Instructions to follow:
Without including any images, repeat the data exactly.

Materials provided:
*** Block opens ***
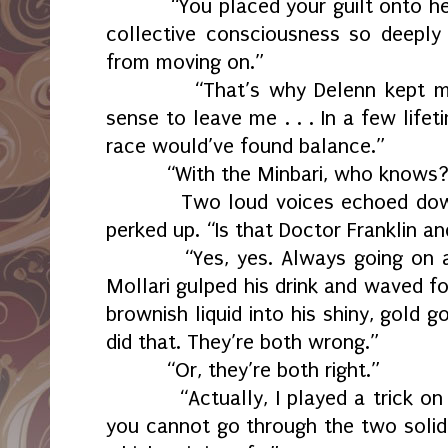
“You placed your guilt onto he
collective consciousness so deeply
from moving on.”
“That’s why Delenn kept m
sense to leave me . . . In a few lif
race would’ve found balance.”
“With the Minbari, who knows?
Two loud voices echoed dow
perked up. “Is that Doctor Franklin a
“Yes, yes. Always going on 
Mollari gulped his drink and waved f
brownish liquid into his shiny, gold g
did that. They’re both wrong.”
“Or, they’re both right.”
“Actually, I played a trick o
you cannot go through the two solid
*** Block closes ***
Result of this task:
“You placed your guilt onto he
collective consciousness so deeply
from moving on.”
“That’s why Delenn kept m
sense to leave me . . . In a few lif
race would’ve found balance.”
“With the Minbari, who knows?
Two loud voices echoed dow
perked up. “Is that Doctor Franklin a
“Yes, yes. Always going on 
Mollari gulped his drink and waved f
brownish liquid into his shiny, gold g
did that. They’re both wrong.”
“Or, they’re both right.”
“Actually, I played a trick o
you cannot go through the two solid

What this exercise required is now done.